The National Highway Traffic Safety Administration declared keyless vehicles a “obvious safety threat” in December 2011, which could be remedied with a $500 million industry effort.

Carmakers, who are already facing airbag and brake lawsuits, have refused. The federal agency missed its own February deadline for enacting new keyless-ignition requirements.

What are our options?

It was suggested that the engine be turned off as soon as the driver exited the vehicle and pocketed the electronic controller or key. Regulators, though, appeared to be stopped by one question:

When do you think it will happen?

Is it true that lethal carbon monoxide may fill a house or apartment building in less than a half hour? Is an hour really an hour?

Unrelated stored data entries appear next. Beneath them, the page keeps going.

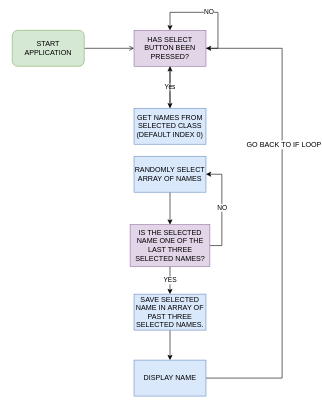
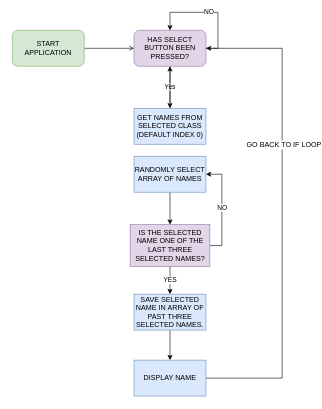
  <mxCell id="0" />
  <mxCell id="1" parent="0" />
  <mxCell id="2" style="edgeStyle=orthogonalEdgeStyle;rounded=0;orthogonalLoop=1;jettySize=auto;html=1;exitX=1;exitY=0.5;exitDx=0;exitDy=0;entryX=0;entryY=0.5;entryDx=0;entryDy=0;endArrow=open;" edge="1" parent="1" source="3" target="6"><mxGeometry relative="1" as="geometry" /></mxCell>
  <mxCell id="3" value="START APPLICATION" style="rounded=1;whiteSpace=wrap;html=1;fillColor=#d5e8d4;strokeColor=#82b366;" vertex="1" parent="1"><mxGeometry x="20" y="50" width="120" height="60" as="geometry" /></mxCell>
  <mxCell id="4" value="Yes" style="edgeStyle=orthogonalEdgeStyle;rounded=0;orthogonalLoop=1;jettySize=auto;html=1;exitX=0.5;exitY=1;exitDx=0;exitDy=0;" edge="1" parent="1" source="6"><mxGeometry relative="1" as="geometry"><mxPoint x="283" y="180" as="targetPoint" /></mxGeometry></mxCell>
  <mxCell id="5" value="NO" style="edgeStyle=orthogonalEdgeStyle;rounded=0;orthogonalLoop=1;jettySize=auto;html=1;exitX=1;exitY=0.5;exitDx=0;exitDy=0;entryX=0.5;entryY=0;entryDx=0;entryDy=0;" edge="1" parent="1" source="6" target="6"><mxGeometry relative="1" as="geometry"><mxPoint x="410" y="80" as="targetPoint" /><Array as="points"><mxPoint x="363" y="80" /><mxPoint x="363" y="20" /><mxPoint x="283" y="20" /></Array></mxGeometry></mxCell>
- <mxCell id="6" value="HAS SELECT BUTTON BEEN PRESSED?" style="rounded=0;whiteSpace=wrap;html=1;fillColor=#e1d5e7;strokeColor=#9673a6;" vertex="1" parent="1"><mxGeometry x="223" y="50" width="120" height="60" as="geometry" /></mxCell>
+ <mxCell id="6" value="HAS SELECT BUTTON BEEN PRESSED?" style="whiteSpace=wrap;html=1;fillColor=#e1d5e7;strokeColor=#9673a6;rounded=1;" vertex="1" parent="1"><mxGeometry x="223" y="50" width="120" height="60" as="geometry" /></mxCell>
  <mxCell id="7" style="edgeStyle=orthogonalEdgeStyle;rounded=0;orthogonalLoop=1;jettySize=auto;html=1;" edge="1" parent="1" source="8" target="6"><mxGeometry relative="1" as="geometry"><mxPoint x="283" y="290" as="targetPoint" /></mxGeometry></mxCell>
  <mxCell id="8" value="GET NAMES FROM SELECTED CLASS (DEFAULT INDEX 0)" style="rounded=0;whiteSpace=wrap;html=1;fillColor=#dae8fc;strokeColor=#6c8ebf;" vertex="1" parent="1"><mxGeometry x="223" y="180" width="120" height="60" as="geometry" /></mxCell>
  <mxCell id="9" style="edgeStyle=orthogonalEdgeStyle;rounded=0;orthogonalLoop=1;jettySize=auto;html=1;" edge="1" parent="1" source="10" target="13"><mxGeometry relative="1" as="geometry"><mxPoint x="283" y="370" as="targetPoint" /></mxGeometry></mxCell>
  <mxCell id="10" value="RANDOMLY SELECT ARRAY OF NAMES" style="rounded=0;whiteSpace=wrap;html=1;fillColor=#dae8fc;strokeColor=#6c8ebf;" vertex="1" parent="1"><mxGeometry x="223" y="260" width="120" height="60" as="geometry" /></mxCell>
  <mxCell id="11" value="NO" style="edgeStyle=orthogonalEdgeStyle;rounded=0;orthogonalLoop=1;jettySize=auto;html=1;exitX=1;exitY=0.5;exitDx=0;exitDy=0;entryX=1;entryY=0.5;entryDx=0;entryDy=0;" edge="1" parent="1" source="13" target="10"><mxGeometry relative="1" as="geometry" /></mxCell>
  <mxCell id="12" value="YES" style="edgeStyle=orthogonalEdgeStyle;rounded=0;orthogonalLoop=1;jettySize=auto;html=1;" edge="1" parent="1" source="13"><mxGeometry relative="1" as="geometry"><mxPoint x="283" y="490" as="targetPoint" /></mxGeometry></mxCell>
  <mxCell id="13" value="IS THE SELECTED NAME ONE OF THE LAST THREE SELECTED NAMES?" style="rounded=0;whiteSpace=wrap;html=1;fillColor=#e1d5e7;strokeColor=#9673a6;" vertex="1" parent="1"><mxGeometry x="216.5" y="374" width="133" height="70" as="geometry" /></mxCell>
  <mxCell id="14" style="edgeStyle=orthogonalEdgeStyle;rounded=0;orthogonalLoop=1;jettySize=auto;html=1;entryX=0.5;entryY=0;entryDx=0;entryDy=0;" edge="1" parent="1" source="15" target="18"><mxGeometry relative="1" as="geometry" /></mxCell>
  <mxCell id="15" value="SAVE SELECTED NAME IN ARRAY OF PAST THREE SELECTED NAMES." style="rounded=0;whiteSpace=wrap;html=1;fillColor=#dae8fc;strokeColor=#6c8ebf;" vertex="1" parent="1"><mxGeometry x="223" y="490" width="120" height="60" as="geometry" /></mxCell>
  <mxCell id="16" style="edgeStyle=orthogonalEdgeStyle;rounded=0;orthogonalLoop=1;jettySize=auto;html=1;entryX=1;entryY=0.5;entryDx=0;entryDy=0;" edge="1" parent="1" source="18" target="6"><mxGeometry relative="1" as="geometry"><mxPoint x="460" y="60" as="targetPoint" /><Array as="points"><mxPoint x="470" y="630" /><mxPoint x="470" y="80" /></Array></mxGeometry></mxCell>
  <mxCell id="17" value="GO BACK TO IF LOOP&lt;br&gt;" style="text;html=1;resizable=0;points=[];align=center;verticalAlign=middle;labelBackgroundColor=#ffffff;" vertex="1" connectable="0" parent="16"><mxGeometry x="0.286" y="-2" relative="1" as="geometry"><mxPoint as="offset" /></mxGeometry></mxCell>
  <mxCell id="18" value="DISPLAY NAME" style="rounded=0;whiteSpace=wrap;html=1;fillColor=#dae8fc;strokeColor=#6c8ebf;" vertex="1" parent="1"><mxGeometry x="223" y="600" width="120" height="60" as="geometry" /></mxCell>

Maybe ten minutes?

Whatever the answer is, the NHTSA’s decision is expected to affect only new vehicles, as current ignition systems, unlike recalled equipment, are not commonly recognized as damaged or defective.

In the meantime, class-action lawsuits are being filed in jurisdictions ranging from Florida to California.

One case filed in California seeks an injunction ordering eleven keyless car manufacturers to install automatic engine shut-offs, alleging 13 deaths.

Although there have been no fatalities as a result of keyless ignitions in New Jersey, carbon monoxide poisonings do happen.

Aside from the deaths in Passaic and Hackensack this year, a boy died in his Linden home in May, while two people were killed and 12 others were injured in December 2014 when carbon monoxide fumes overtook a Passaic building.

Similar vapors at a Garfield home took four people to the hospital on Christmas Day 2014. A week later, four workers at a Paterson dry-cleaning store were hospitalized after being overwhelmed by carbon monoxide.

In 2013, a senior-citizen complex in Pequannock was flooded with poisonous gas, forcing 150 people to flee.

Faulty equipment, such as heaters, ventilators, and generators, was blamed in these incidents. Doctors encourage individuals who are afflicted to seek fresh air and medical attention as soon as possible.

Dr. John LoCurto, head of emergency services at Hackensack University Medical Center, noted that just a small percentage of people visit emergency rooms.

“They’re generally dead before they arrive,” LoCurto explained.